Town in Oklahoma, US

Paoli (/peɪˈoʊlʌ/ pay-OH-luh) is a town in Garvin County, Oklahoma, United States. As of the 2020 census, Paoli had a population of 583. It was named after Paoli, Pennsylvania, an unincorporated community near Philadelphia from which many of the railroad workers who built the town came.
==History==
A post office was established at Paoli, Indian Territory on June 27, 1888. It took its name from Paoli, Pennsylvania. At the time of its founding, Paoli was located in Pickens County, Chickasaw Nation.

==Geography==
According to the United States Census Bureau, the town has a total area of 1.1 km2, of which 0.02 sqkm, or 2.19%, is water.

The town is located at the junction of U.S. Route 77 and State Highway 145 and is 3 mi east of Interstate 35. US 77 leads north 15 mi to Purcell and south 7 mi to Pauls Valley, the Garvin County seat.

==Demographics==

Historical population
| Census | Pop. | Note | %± |
| 1900 | 234 |  | — |
| 1910 | 239 |  | 2.1% |
| 1920 | 363 |  | 51.9% |
| 1930 | 394 |  | 8.5% |
| 1940 | 423 |  | 7.4% |
| 1950 | 353 |  | −16.5% |
| 1960 | 358 |  | 1.4% |
| 1970 | 480 |  | 34.1% |
| 1980 | 573 |  | 19.4% |
| 1990 | 574 |  | 0.2% |
| 2000 | 649 |  | 13.1% |
| 2010 | 610 |  | −6.0% |
| 2020 | 583 |  | −4.4% |
U.S. Decennial Census

===2020 census===

As of the 2020 census, Paoli had a population of 583. The median age was 38.2 years. 26.8% of residents were under the age of 18 and 16.0% of residents were 65 years of age or older. For every 100 females there were 93.0 males, and for every 100 females age 18 and over there were 84.1 males age 18 and over.

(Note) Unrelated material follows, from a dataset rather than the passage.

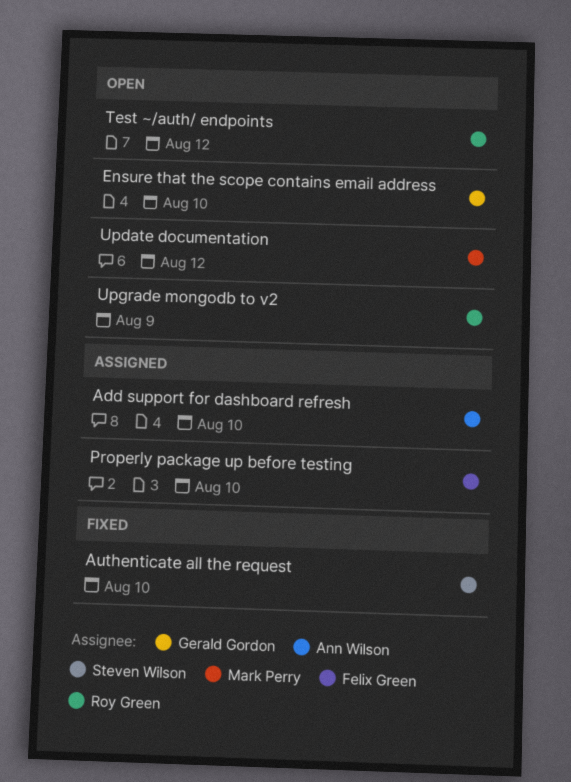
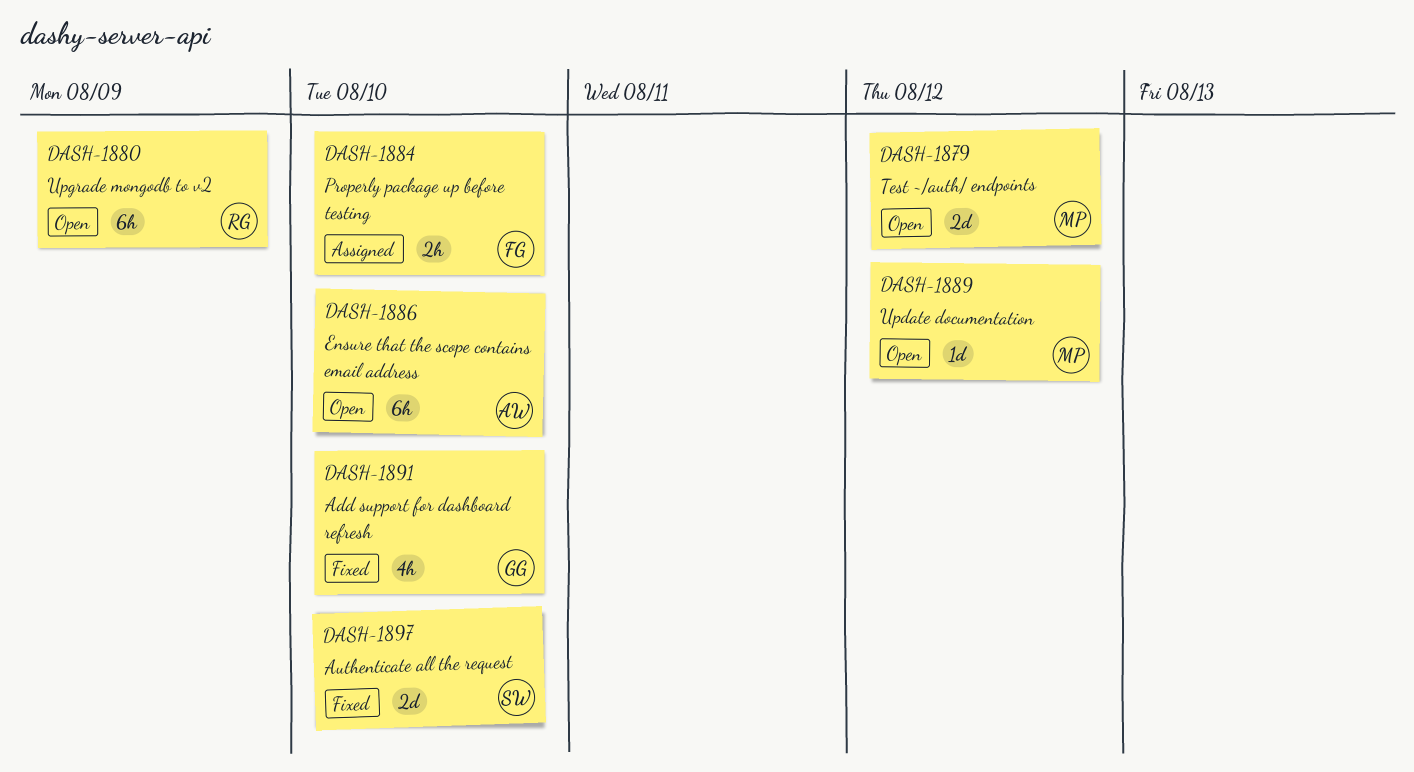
Add support for dashboard refresh, status: Assigned -> Fixed
Add support for dashboard refresh, owner: Ann Wilson -> Gerald Gordon
Ensure that the scope contains email address, owner: Gerald Gordon -> Ann Wilson
Test ~/auth/ endpoints, owner: Roy Green -> Mark Perry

0.0% of residents lived in urban areas, while 100.0% lived in rural areas.

There were 219 households in Paoli, of which 41.6% had children under the age of 18 living in them. Of all households, 47.5% were married-couple households, 17.4% were households with a male householder and no spouse or partner present, and 27.9% were households with a female householder and no spouse or partner present. About 23.3% of all households were made up of individuals and 14.2% had someone living alone who was 65 years of age or older.

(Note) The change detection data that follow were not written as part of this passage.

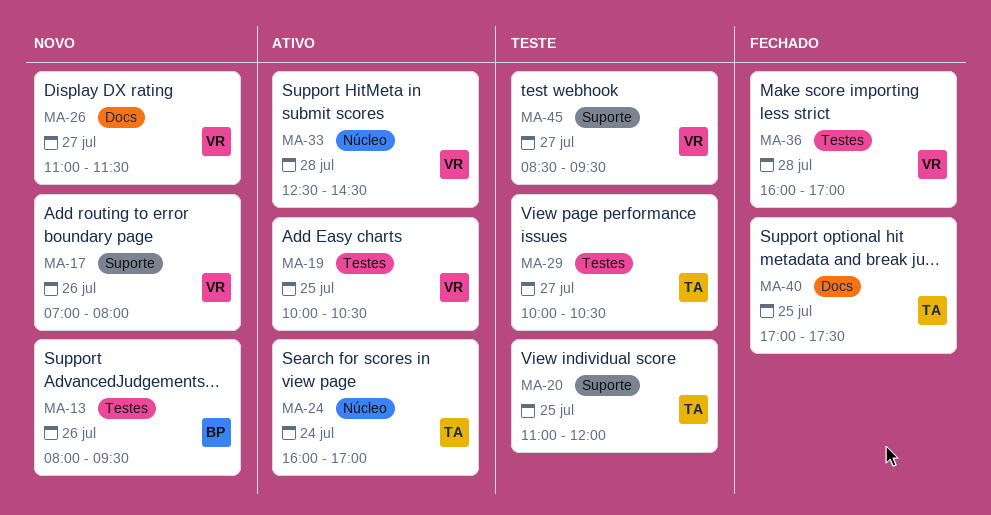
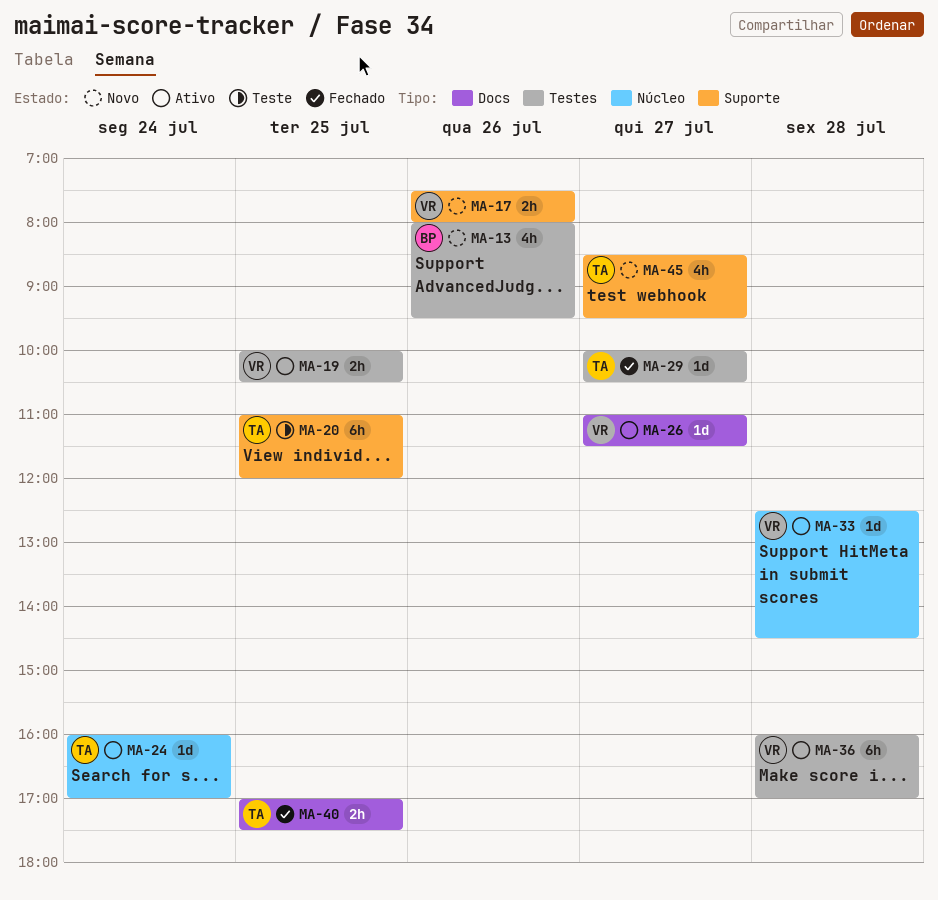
MA-17, begins: 07:00 -> 07:30
MA-26, status: Novo -> Ativo
MA-29, status: Teste -> Fechado
MA-36, status: Fechado -> Ativo
MA-45, status: Teste -> Novo
MA-45, owner: VR -> TA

There were 261 housing units, of which 16.1% were vacant. The homeowner vacancy rate was 2.5% and the rental vacancy rate was 19.0%.

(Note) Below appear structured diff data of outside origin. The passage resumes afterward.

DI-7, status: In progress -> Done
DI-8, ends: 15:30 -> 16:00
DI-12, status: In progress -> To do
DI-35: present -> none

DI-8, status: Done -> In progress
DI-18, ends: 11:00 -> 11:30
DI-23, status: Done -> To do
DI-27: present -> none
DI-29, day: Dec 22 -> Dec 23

Racial composition as of the 2020 census
| Race | Number | Percent |
|---|---|---|
| White | 427 | 73.2% |
| Black or African American | 1 | 0.2% |
| American Indian and Alaska Native | 61 | 10.5% |
| Asian | 0 | 0.0% |
| Native Hawaiian and Other Pacific Islander | 0 | 0.0% |
| Some other race | 21 | 3.6% |
| Two or more races | 73 | 12.5% |
| Hispanic or Latino (of any race) | 53 | 9.1% |

===2000 census===

As of the census of 2000, there were 649 people, 247 households, and 189 families residing in the town. The population density was 2,164.9 PD/sqmi. There were 268 housing units at an average density of 894.0 /sqmi. The racial makeup of the town was 87.21% White, 7.70% Native American, 0.92% from other races, and 4.16% from two or more races. Hispanic or Latino of any race were 2.62% of the population.

There were 247 households, out of which 36.8% had children under the age of 18 living with them, 57.5% were married couples living together, 14.6% had a female householder with no husband present, and 23.1% were non-families. 21.9% of all households were made up of individuals, and 14.2% had someone living alone who was 65 years of age or older. The average household size was 2.63 and the average family size was 3.05.

In the town, the population was spread out, with 27.6% under the age of 18, 11.2% from 18 to 24, 27.9% from 25 to 44, 19.6% from 45 to 64, and 13.7% who were 65 years of age or older. The median age was 35 years. For every 100 females, there were 96.1 males. For every 100 females age 18 and over, there were 85.8 males.

The median income for a household in the town was $30,139, and the median income for a family was $33,625. Males had a median income of $25,750 versus $17,153 for females. The per capita income for the town was $13,512. About 9.6% of families and 14.6% of the population were below the poverty line, including 19.4% of those under age 18 and 7.3% of those age 65 or over.